BEGIN

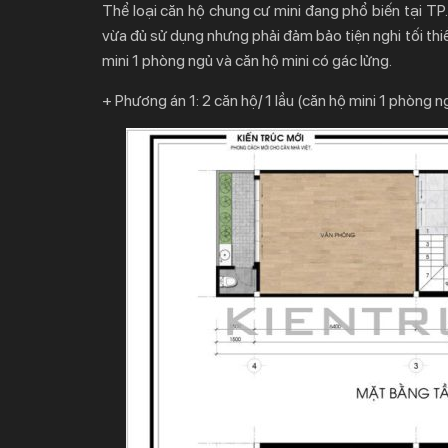
Thể loại căn hộ chung cư mini đang phổ biến tại TP.H
vừa đủ sử dụng nhưng phải đảm bảo tiện nghi tối thiể
mini 1 phòng ngủ và căn hộ mini có gác lửng.
+ Phương án 1: 2 căn hộ/ 1 lầu (căn hộ mini 1 phòng n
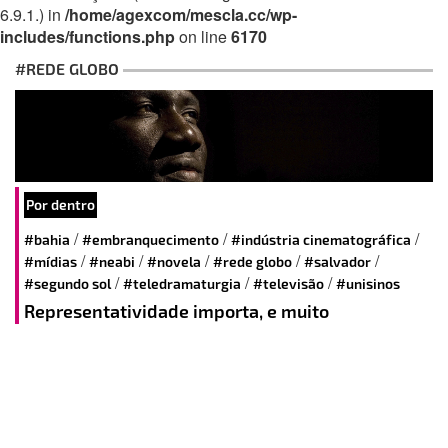
6.9.1.) in
/home/agexcom/mescla.cc/wp-
includes/functions.php
on line
6170
#REDE GLOBO
Por dentro
/
/
/
#bahia
#embranquecimento
#indústria cinematográfica
/
/
/
/
/
#mídias
#neabi
#novela
#rede globo
#salvador
/
/
/
#segundo sol
#teledramaturgia
#televisão
#unisinos
Representatividade importa, e muito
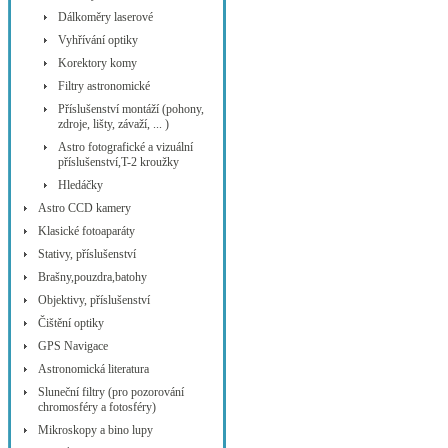
Dálkoměry laserové
Vyhřívání optiky
Korektory komy
Filtry astronomické
Příslušenství montáží (pohony,
zdroje, lišty, závaží, ... )
Astro fotografické a vizuální
příslušenství,T-2 kroužky
Hledáčky
Astro CCD kamery
Klasické fotoaparáty
Stativy, příslušenství
Brašny,pouzdra,batohy
Objektivy, příslušenství
Čištění optiky
GPS Navigace
Astronomická literatura
Sluneční filtry (pro pozorování
chromosféry a fotosféry)
Mikroskopy a bino lupy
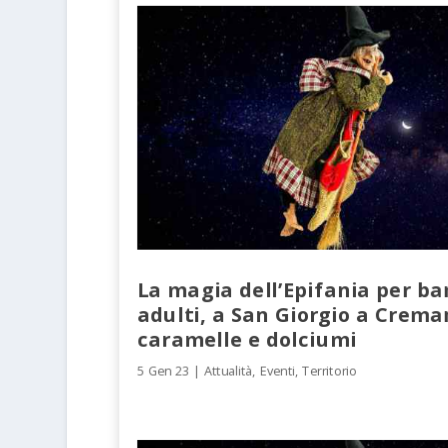
La magia dell’Epifania per b
adulti, a San Giorgio a Crema
caramelle e dolciumi
5 Gen 23
|
Attualità
,
Eventi
,
Territorio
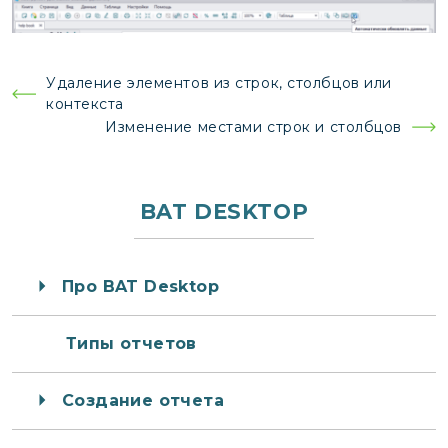
Навигация
Удаление элементов из строк, столбцов или
контекста
по
Изменение местами строк и столбцов
записям
BAT DESKTOP
Про BAT Desktop
Типы отчетов
Создание отчета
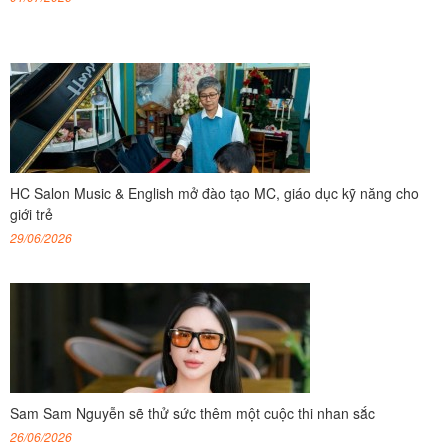
HC Salon Music & English mở đào tạo MC, giáo dục kỹ năng cho
giới trẻ
29/06/2026
Sam Sam Nguyễn sẽ thử sức thêm một cuộc thi nhan sắc
26/06/2026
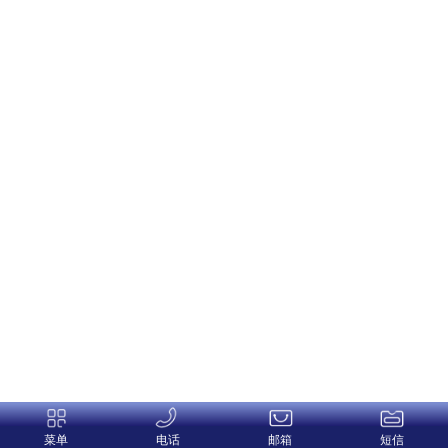
菜单
电话
邮箱
短信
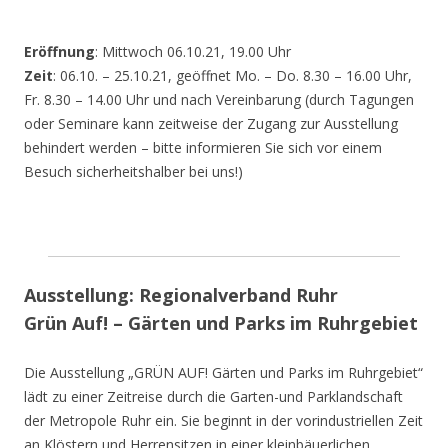
Eröffnung
: Mittwoch 06.10.21, 19.00 Uhr
Zeit
: 06.10. – 25.10.21, geöffnet Mo. – Do. 8.30 – 16.00 Uhr,
Fr. 8.30 – 14.00 Uhr und nach Vereinbarung (durch Tagungen
oder Seminare kann zeitweise der Zugang zur Ausstellung
behindert werden – bitte informieren Sie sich vor einem
Besuch sicherheitshalber bei uns!)
Ausstellung: Regionalverband Ruhr
Grün Auf! – Gärten und Parks im Ruhrgebiet
Die Ausstellung „GRÜN AUF! Gärten und Parks im Ruhrgebiet“
lädt zu einer Zeitreise durch die Garten-und Parklandschaft
der Metropole Ruhr ein. Sie beginnt in der vorindustriellen Zeit
an Klöstern und Herrensitzen in einer kleinbäuerlichen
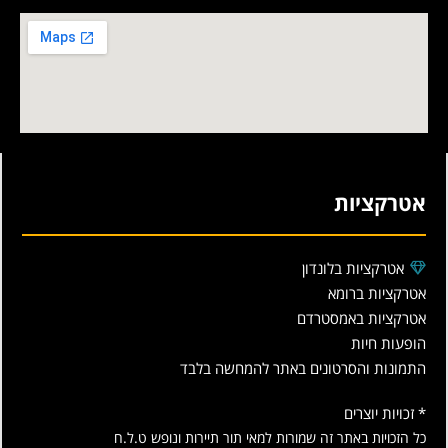
אטרקציות
אטרקציות בלונדון
אטרקציות ברומא
אטרקציות באמסטרדם
הופעות חיות
התמונות והסרטונים באתר להמחשה בלבד
* זכויות יוצרים
כל הזכויות באתר זה שמורות למאי תור תיירות ונופש ט.ל.ח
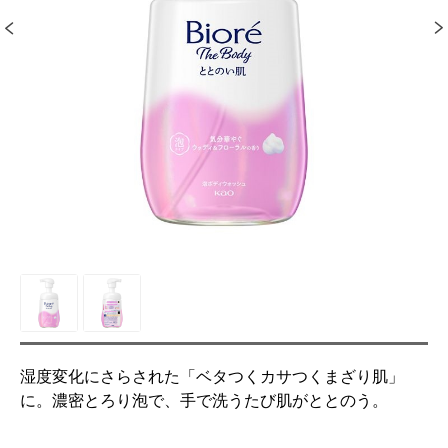
湿度変化にさらされた「ベタつくカサつくまざり肌」
に。濃密とろり泡で、手で洗うたび肌がととのう。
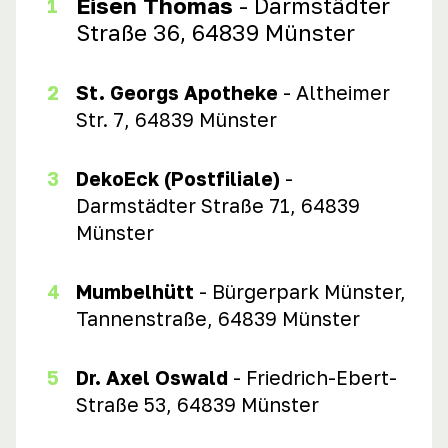
Eisen Thomas
-
Darmstädter
Straße 36, 64839 Münster
St. Georgs Apotheke
- Altheimer
Str. 7, 64839 Münster
DekoEck (Postfiliale)
-
Darmstädter Straße 71, 64839
Münster
Mumbelhütt
- Bürgerpark Münster,
Tannenstraße, 64839 Münster
Dr. Axel Oswald
- Friedrich-Ebert-
Straße 53, 64839 Münster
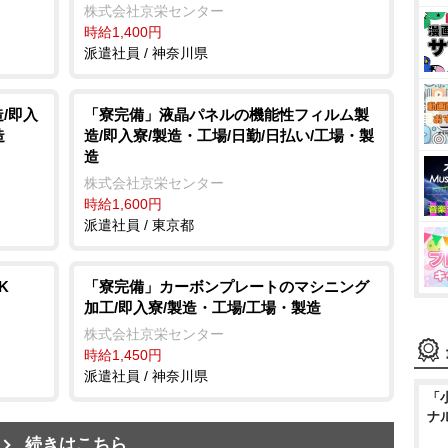
株式会社京栄センター
時給1,400円
派遣社員 / 神奈川県
/即入
「寮完備」液晶パネルの機能性フィルム製
造
造/即入寮/製造・工場/日勤/日払い/工場・製
造
株式会社京栄センター
時給1,600円
派遣社員 / 東京都
K
「寮完備」カーボンプレートのマシニング
加工/即入寮/製造・工場/工場・製造
株式会社京栄センター
時給1,450円
派遣社員 / 神奈川県
「
ナ
続きはこちら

END

_WORK REQUIRED_
From the line containing "Straße 36, 64839 Münster" down to the end of the listing above, every line is to be returned exactly, though the pictures are not.

_TASK ANSWER_
Straße 36, 64839 Münster
St. Georgs Apotheke
- Altheimer
Str. 7, 64839 Münster
DekoEck (Postfiliale)
-
Darmstädter Straße 71, 64839
Münster
Mumbelhütt
- Bürgerpark Münster,
Tannenstraße, 64839 Münster
Dr. Axel Oswald
- Friedrich-Ebert-
Straße 53, 64839 Münster
株式会社京栄センター
時給1,400円
派遣社員 / 神奈川県
/即入
「寮完備」液晶パネルの機能性フィルム製
造
造/即入寮/製造・工場/日勤/日払い/工場・製
造
株式会社京栄センター
時給1,600円
派遣社員 / 東京都
K
「寮完備」カーボンプレートのマシニング
加工/即入寮/製造・工場/工場・製造
株式会社京栄センター
時給1,450円
派遣社員 / 神奈川県
「
ナ
続きはこちら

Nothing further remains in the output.